In the middle of (and despite) all these duties, he or she should also, ideally, be a source of inspiration for the next generation of scientists. The principal investigator should spend some time supervising undergraduate laboratories; after all, when better to establish a rapport with potential researchers than during long hours assisting with their studies?
The demands are many, and most are worthy. They could easily fill the time of anyone who cares enough to pursue them to a satisfactory, let alone rigorous, completion. Why are course coordination and other routine administrative tasks part of the job description of tenured academics? If our top researchers weren't burdened with these duties, perhaps they could get back into the lab and make more of their contributions to science.
My view of science might be idealistic. To me, science is the way to directly improve the progress and future of humanity. Many occupations contribute to or enhance our lives, from manufacturing and production to sports and entertainment. Politics is admirable in many respects as an archetype of selfless giving, although it is tainted by individual failings and strategies aimed strictly at winning elections. But it is science that provides the means to make a long-term, meaningful contribution to our future by shining a light down the often-dark halls of knowledge. If the scientist inevitably becomes an administrator, this lofty goal seems much harder to achieve.

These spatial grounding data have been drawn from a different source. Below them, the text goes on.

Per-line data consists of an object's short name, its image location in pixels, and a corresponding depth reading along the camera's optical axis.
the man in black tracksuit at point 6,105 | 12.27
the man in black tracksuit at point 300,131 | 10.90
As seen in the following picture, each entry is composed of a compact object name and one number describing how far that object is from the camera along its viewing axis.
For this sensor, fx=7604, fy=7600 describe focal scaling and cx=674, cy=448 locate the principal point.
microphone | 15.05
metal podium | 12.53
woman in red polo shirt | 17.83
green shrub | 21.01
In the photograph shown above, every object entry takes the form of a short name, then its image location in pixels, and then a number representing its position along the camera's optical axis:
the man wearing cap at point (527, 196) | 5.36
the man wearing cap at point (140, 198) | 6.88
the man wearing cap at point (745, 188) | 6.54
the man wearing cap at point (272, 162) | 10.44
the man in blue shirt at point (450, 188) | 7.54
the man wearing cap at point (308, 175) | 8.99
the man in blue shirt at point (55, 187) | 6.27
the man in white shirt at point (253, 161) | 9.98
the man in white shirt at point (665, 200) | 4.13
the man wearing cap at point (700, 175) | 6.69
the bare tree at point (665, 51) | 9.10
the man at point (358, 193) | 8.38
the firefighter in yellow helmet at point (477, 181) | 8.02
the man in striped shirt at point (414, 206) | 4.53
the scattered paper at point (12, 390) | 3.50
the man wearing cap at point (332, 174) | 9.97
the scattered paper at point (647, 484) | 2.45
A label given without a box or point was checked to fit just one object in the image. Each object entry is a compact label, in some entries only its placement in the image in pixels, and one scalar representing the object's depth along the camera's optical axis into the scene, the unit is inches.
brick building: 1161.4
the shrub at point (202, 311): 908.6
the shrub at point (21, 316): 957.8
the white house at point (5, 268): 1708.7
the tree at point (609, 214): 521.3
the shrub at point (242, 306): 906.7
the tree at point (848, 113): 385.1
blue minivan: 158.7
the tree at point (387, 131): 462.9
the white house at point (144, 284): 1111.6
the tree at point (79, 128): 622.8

Somewhere along the line, the institution of scientific research began overloading scientists with too many tasks, too many responsibilities. Hence, the graduate students who do become inspired with the wonder of science may go on to become administrators — less connected to the very science that inspired them. We are training to become scientists, yet, on successfully reaching our goal, we are promptly promoted out of our primary objective and passion.
Maybe this constellation of administrative and research tasks is simply the way things are in an increasingly complex and bureaucratic scientific research environment. Nevertheless, it is a concern for the budding scientist. We need more scientists. We need more teachers and administrators. Ideally, they would not all be the same person.